(Source material begins)

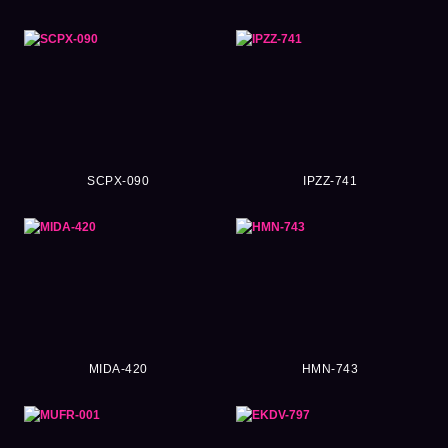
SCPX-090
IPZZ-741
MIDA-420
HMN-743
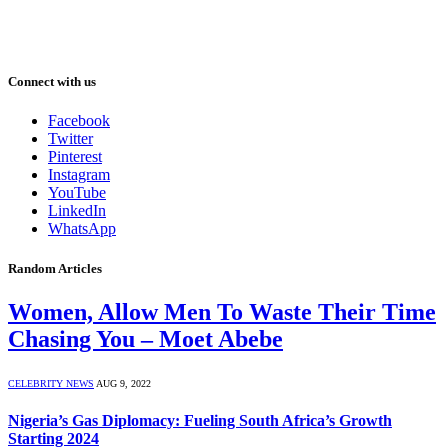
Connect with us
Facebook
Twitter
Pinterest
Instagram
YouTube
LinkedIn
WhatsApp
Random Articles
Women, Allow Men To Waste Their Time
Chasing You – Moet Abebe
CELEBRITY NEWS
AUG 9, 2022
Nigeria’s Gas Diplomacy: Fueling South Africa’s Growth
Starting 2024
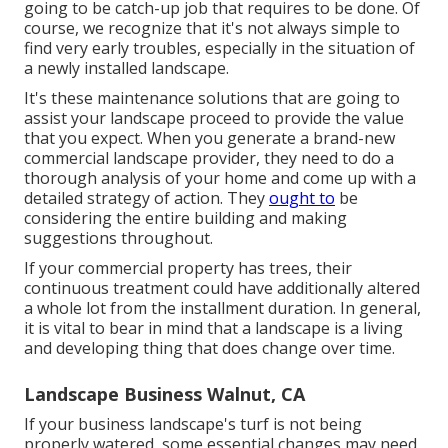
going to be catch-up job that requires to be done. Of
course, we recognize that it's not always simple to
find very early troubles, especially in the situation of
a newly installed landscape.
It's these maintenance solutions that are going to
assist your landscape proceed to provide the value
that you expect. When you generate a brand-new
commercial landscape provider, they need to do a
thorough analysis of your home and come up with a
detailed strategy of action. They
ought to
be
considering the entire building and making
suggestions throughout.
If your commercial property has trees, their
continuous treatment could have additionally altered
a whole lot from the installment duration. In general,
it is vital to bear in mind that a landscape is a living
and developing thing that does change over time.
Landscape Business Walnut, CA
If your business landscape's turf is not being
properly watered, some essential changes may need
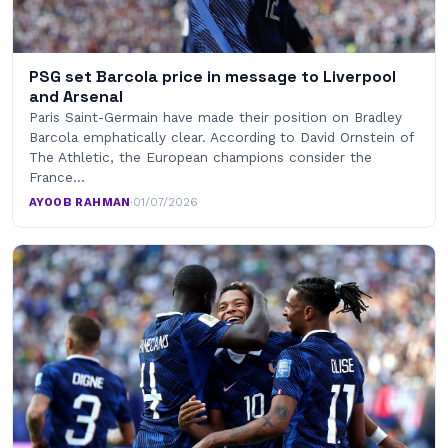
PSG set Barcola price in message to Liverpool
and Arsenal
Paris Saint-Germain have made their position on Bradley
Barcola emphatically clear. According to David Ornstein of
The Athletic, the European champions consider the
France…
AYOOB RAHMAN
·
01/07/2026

(Source material ends)

▶ [Task]
In the entries above, find every line holding the word "need" and copy it out.

▶ [Task solution]
commercial landscape provider, they need to do a
properly watered, some essential changes may need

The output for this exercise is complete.